For the tl;dw, here’s a quick summary on how lab grown meat is made.

For animal cell lab meat much of what we know comes from producing animal cells for vaccines. The process revolves around taking a real animal cell, and creating the conditions for it to reproduce itself away from the actual animal. The first cell reproduction for food grade consumption happened in 2011. The prototype in 2011 was for proof of concept.

To produce food-grade lab grown meat, the process starts with a biopsy of different healthy cells from a live animal (such as a chicken).
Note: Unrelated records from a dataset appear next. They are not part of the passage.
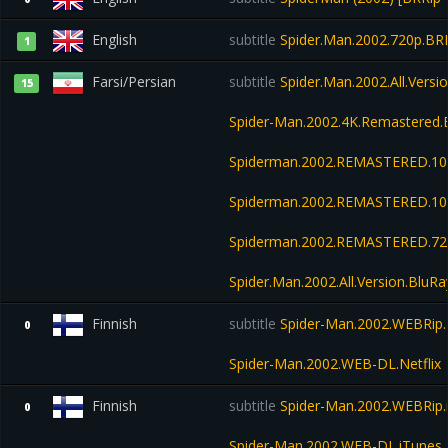
English
subtitle
Spider.Man.2002.720p.BRR
1
Farsi/Persian
subtitle
Spider.Man.2002.All.Vers
15
Spider-Man.2002.4K.Remastered.
Spiderman.2002.REMASTERED.108
Spiderman.2002.REMASTERED.10
Spiderman.2002.REMASTERED.72
Spider.Man.2002.All.Version.Bl
Finnish
subtitle
Spider-Man.2002.WEBRip.N
0
Spider-Man.2002.WEB-DL.Netflix
Finnish
subtitle
Spider-Man.2002.WEBRip.
0
Spider-Man.2002.WEB-DL.iTunes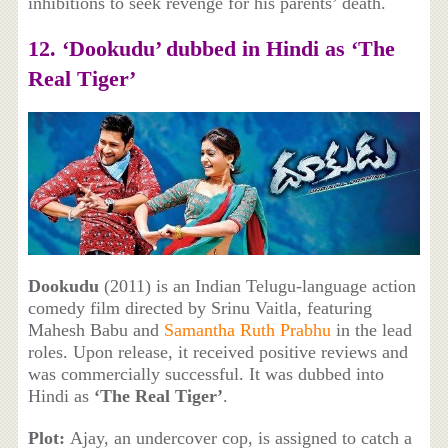
inhibitions to seek revenge for his parents’ death.
12. ‘Dookudu’ dubbed in Hindi as ‘The
Real Tiger’
Dookudu
(2011) is an Indian Telugu-language action
comedy film directed by Srinu Vaitla, featuring
Mahesh Babu and
Samantha Ruth Prabhu
in the lead
roles. Upon release, it received positive reviews and
was commercially successful. It was dubbed into
Hindi as
‘The Real Tiger’
.
Plot:
Ajay, an undercover cop, is assigned to catch a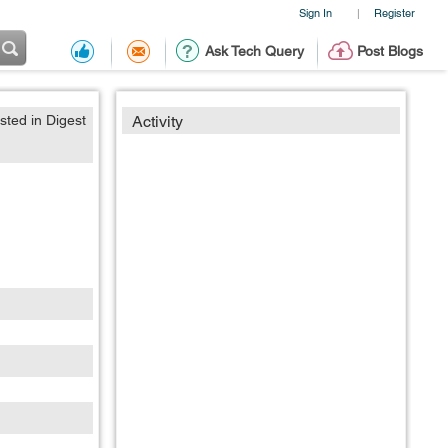
Sign In
Register
|
Ask Tech Query
Post Blogs
sted in Digest
Activity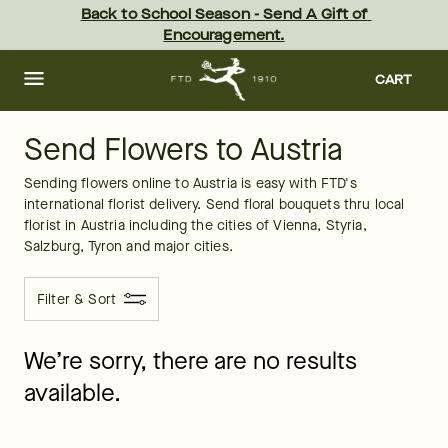
Austria
Skip
Back to School Season - Send A Gift of 
to
Encouragement.
main
content
Skip
to
CART
footer
Send Flowers to Austria
Sending flowers online to Austria is easy with FTD's 
international florist delivery. Send floral bouquets thru local 
florist in Austria including the cities of Vienna, Styria, 
Salzburg, Tyron and major cities. 
Filter & Sort
We’re sorry, there are no results
available.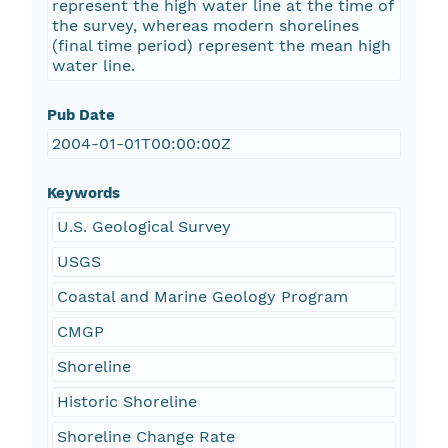
represent the high water line at the time of
the survey, whereas modern shorelines
(final time period) represent the mean high
water line.
Pub Date
2004-01-01T00:00:00Z
Keywords
U.S. Geological Survey
USGS
Coastal and Marine Geology Program
CMGP
Shoreline
Historic Shoreline
Shoreline Change Rate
The cells are placed in a culture to allow them to reproduce and continue to grow. At scale, scientists use a basically a large fermentation tank that mimics the environment in a live animal’s body. The trick for lab grown meat is to have the right mixture of cell types to mimic the texture and taste from a live animal – such as fat cells, muscle tissue, etc.

After the cells have reproduced at a high enough density, they are filtered out of the culture and inspected to ensure they meet quality standards. At this point, they are ready for consumption, even though the company will usually take further mixing steps to get the texture just right.

Synthetic meat companies work directly with the US Department of Agriculture (USDA) and the Food & Drug Administration (FDA) for quality control.

The other big challenge for synthetic meat companies include scaling (producing enough to meet demand at a cheap cost), and increasing the cell density to continue to get the texture right across different meat cuts & types.